Le fait que l’accident du travail soit survenu dès la prise de poste de la salariée est juridiquement inopérant, alors que l’accident est déclaré être survenu à 8h00 et que la salariée commençait sa journée de travail à 7h45, et qu’il a donc eu lieu au temps du travail.
S’agissant de la déclaration du sinistre à l’employeur, la société la considère comme tardive car elle indique n’avoir eu connaissance de l’accident que le 29 janvier 2016 à 15h35, soit plus de 24 heures après sa survenance. Mais il doit être relevé que les déclarations de l’employeur ont sur ce point varié, la déclaration d’accident du travail indiquant que l’employeur avait été avisé le 1er février 2016 à 10h18. Pour sa part la salariée a déclaré dans le questionnaire qu’elle avait avisé son employeur le jour-même de l’accident. Elle a également ajouté 'la douleur s’est plus prononcé et mon genou a doublé de volume. J’ai donc fini au secours 'pompiers de la gare’ vers 11h00". En l’état de ces éléments, il n’y a pas lieu de considérer comme tardive une déclaration de l’accident par la salariée à son employeur qui est intervenue dans un temps très proche de sa survenance.

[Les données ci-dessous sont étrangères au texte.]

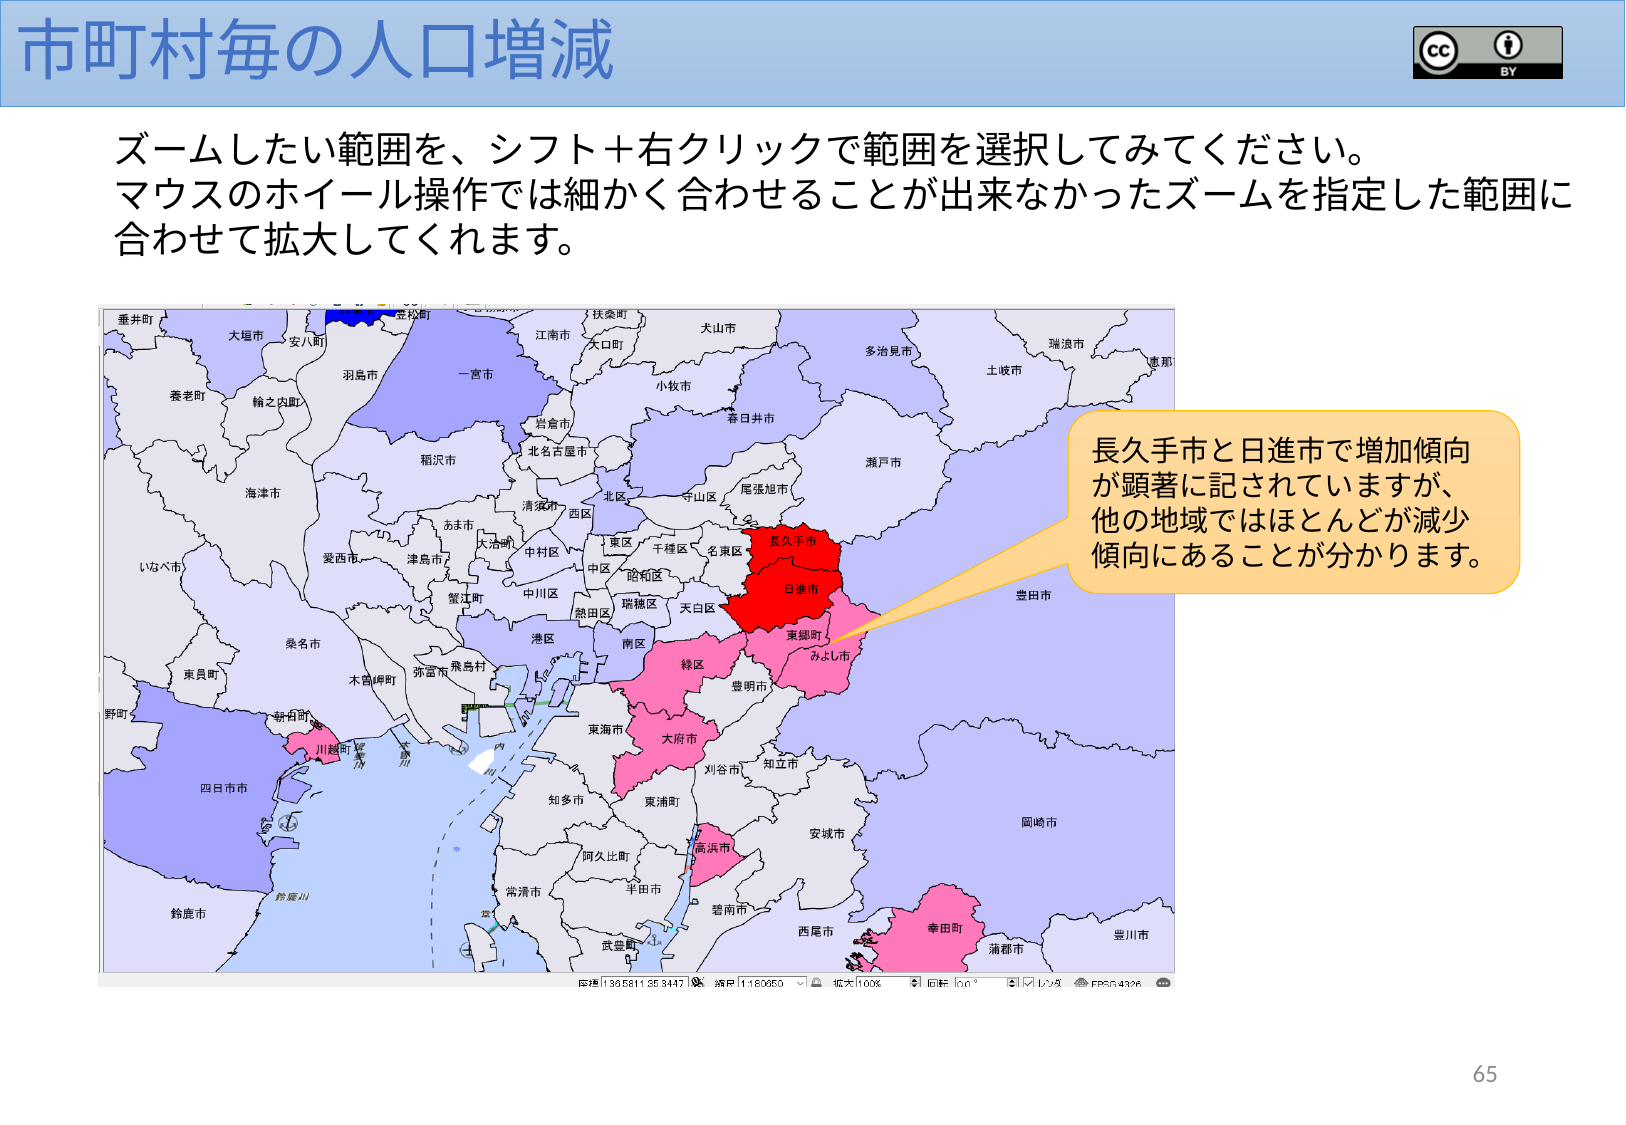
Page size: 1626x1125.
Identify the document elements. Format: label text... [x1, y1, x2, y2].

picture [98, 304, 1175, 987]
picture [1413, 26, 1563, 80]
slide_number 65 [1147, 1042, 1514, 1103]
title 市町村毎の人口増減 [0, 0, 1625, 107]
text_box ズームしたい範囲を、シフト＋右クリックで範囲を選択してみてください。 マウスのホイール操作では細かく合わせることが出来なかったズームを指定した範囲に合わせて拡大してくれます。 [98, 118, 1608, 269]
text_box 長久手市と日進市で増加傾向が顕著に記されていますが、他の地域ではほとんどが減少傾向にあることが分かります。 [1175, 410, 1521, 595]
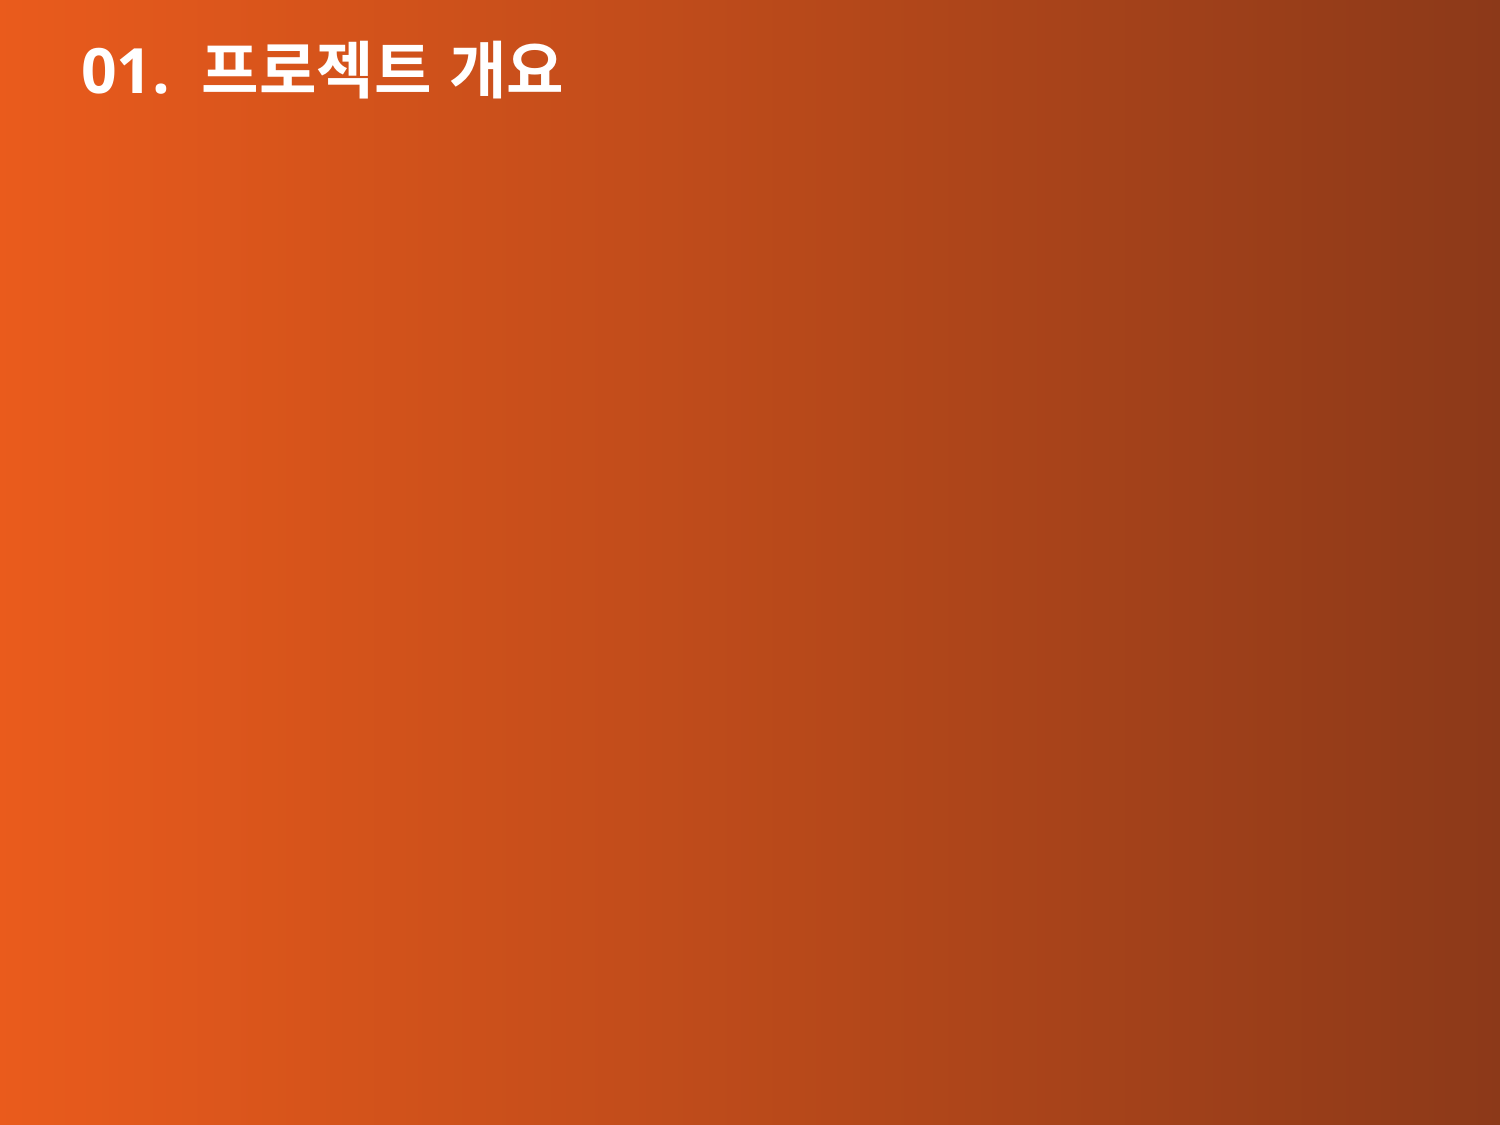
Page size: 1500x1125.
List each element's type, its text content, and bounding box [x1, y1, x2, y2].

L’employeur ne pas soutenir sérieusement l’absence de lésion corporelle. Le certificat médical initial a été dressé le jour-même par un médecin généraliste de Saint Lubin des Joncherets 28350, proche du domicile de la salariée situé à Vernouillet 28500. Cet élément est cohérent avec les déclarations de la salariée qui explique avoir ressenti d’abord une faible douleur au genou, vers 8h00, puis une douleur plus forte et un gonflement du genou l’obligeant à se rendre au poste des pompiers vers 11h00, et qui s’est rendue chez son médecin généraliste dès la fin de sa journée de travail.
Le certificat médical initial indique au titre des constatations médicales une « gonalgie gauche ».

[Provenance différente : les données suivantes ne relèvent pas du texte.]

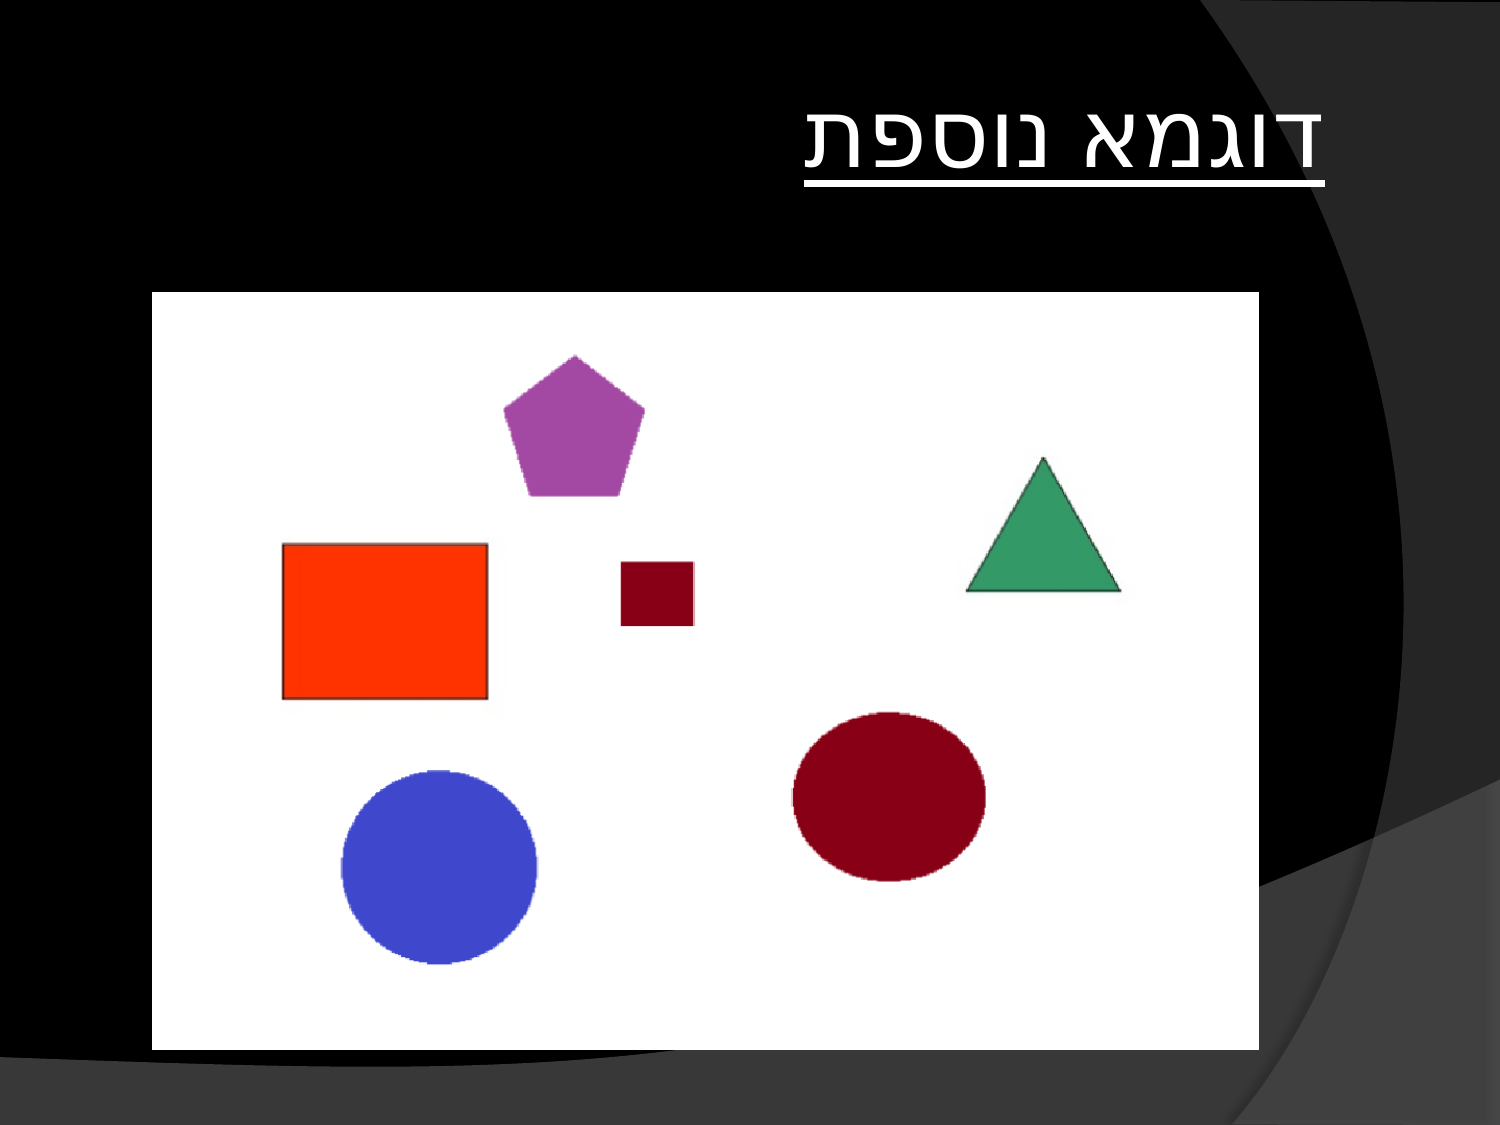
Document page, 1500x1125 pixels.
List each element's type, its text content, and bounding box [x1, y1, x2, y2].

De surcroît, c’est le même médecin, le docteur E M’F, qui a par la suite délivré tous les certificats de prolongation d’arrêt de travail, toujours au titre de cette gonalgie gauche, et en relevant dès le premier certificat médical de prolongation un épanchement articulaire au genou gauche, qui indique que la lésion ne présentait pas un caractère bénin.
Ainsi la déclaration d’accident du travail, le certificat médical initial et les éléments résultant des questionnaires transmis à la caisse étaient tout à fait cohérents, corroborant les déclarations de l’assurée, établissent l’existence aux temps et lieu du travail d’un accident, une chute, entraînant une lésion au genou gauche .

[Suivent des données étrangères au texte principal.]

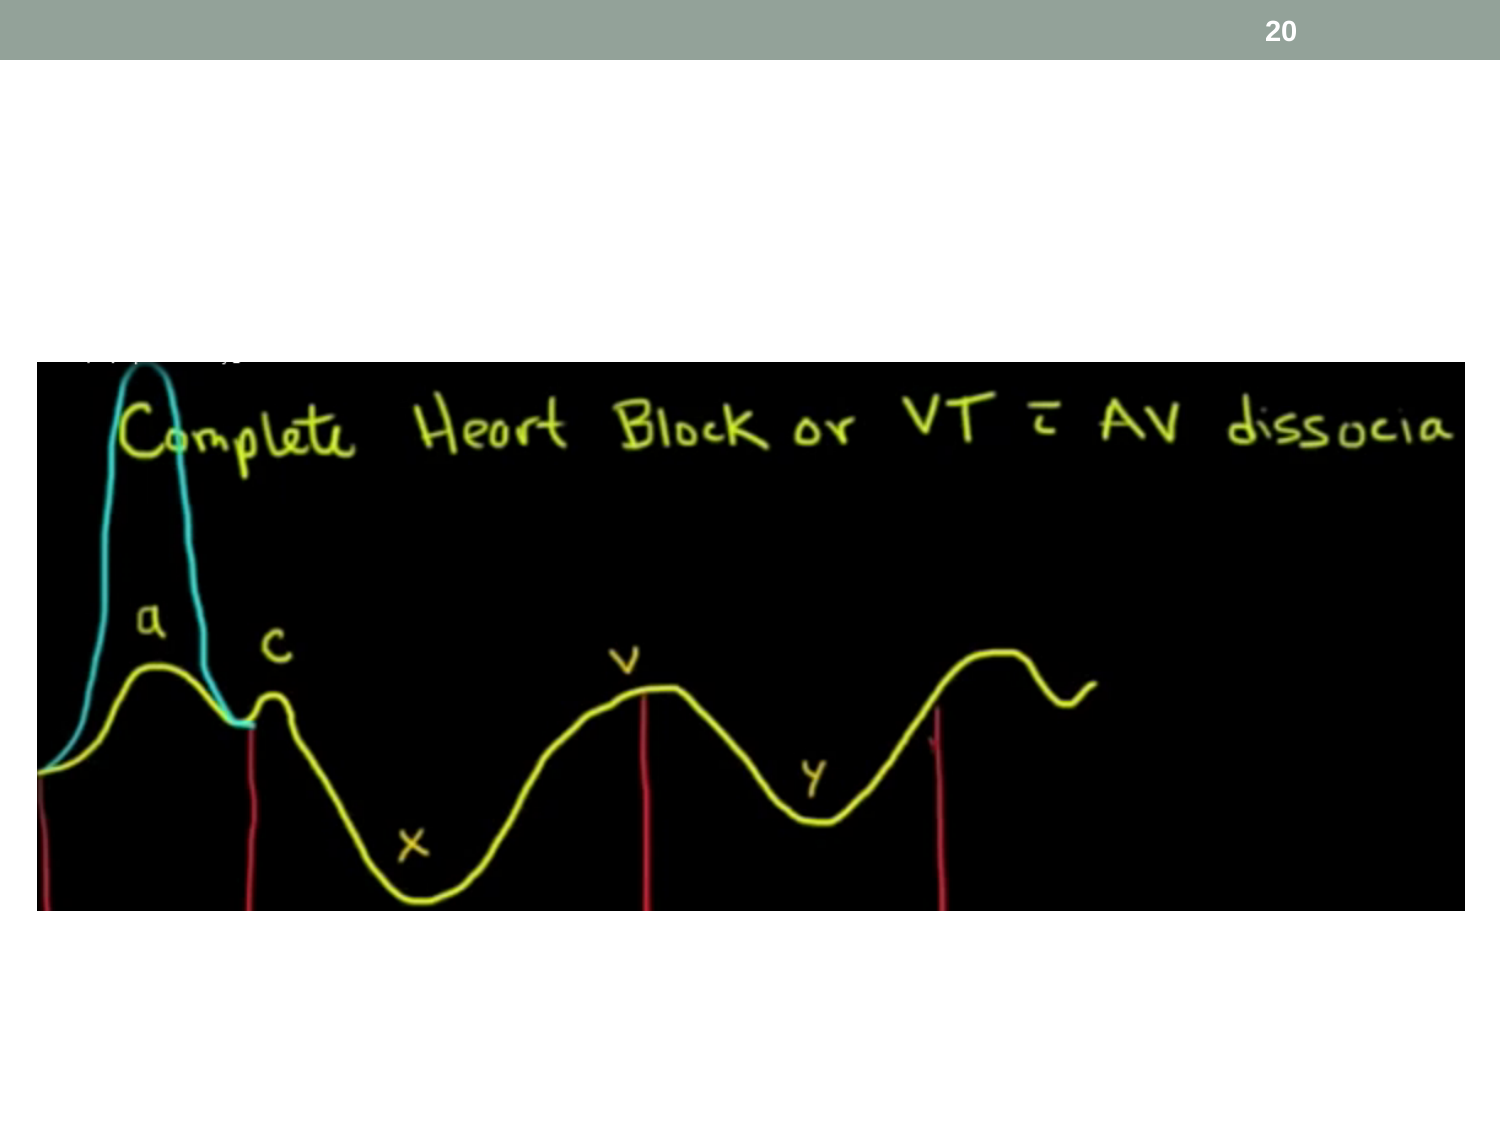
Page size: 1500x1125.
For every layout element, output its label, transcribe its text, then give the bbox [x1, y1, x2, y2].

C’est donc à bon droit que la caisse, en présence de ces présomptions graves, précises et concordantes, a pris en charge après enquête l’accident au titre de la législation professionnelle.
Le jugement déféré sera donc infirmé en toutes ses dispositions, et la décision de prise en charge de la caisse sera déclarée opposable à la société employeur.
La société ne conteste plus en cause d’appel l’imputabilité des soins et arrêts à l’accident initial, de sorte que toutes les conséquence de l’accident du travail lui seront également déclarées opposables.
Il y a lieu de condamner la société intimée qui succombe aux dépens d’appel, en application de l’article 696 du code de procédure civile.
PAR CES MOTIFS :
LA COUR,
ORDONNE la jonction des affaires enregistrées sous les numéros 21/07804 et 18/13875, sous ce dernier numéro, REJETTE le moyen de la société Z A Sas tiré de la péremption d’instance,
INFIRME le jugement déféré en toutes ses dispositions,
STATUANT A NOUVEAU,
DECLARE oppposables à la société Z A Sas la décision de prise en charge au titre de la législation professionnelle, par la caisse primaire d’assurance maladie de l’Eure et Loir, de l’accident dont a été victime Mme X D le 28 janvier 2016, ainsi que l’ensemble des arrêts de travail et soins ultérieurement prescrits au titre de cet accident,
CONDAMNE la société Z A Sas aux dépens d’appel.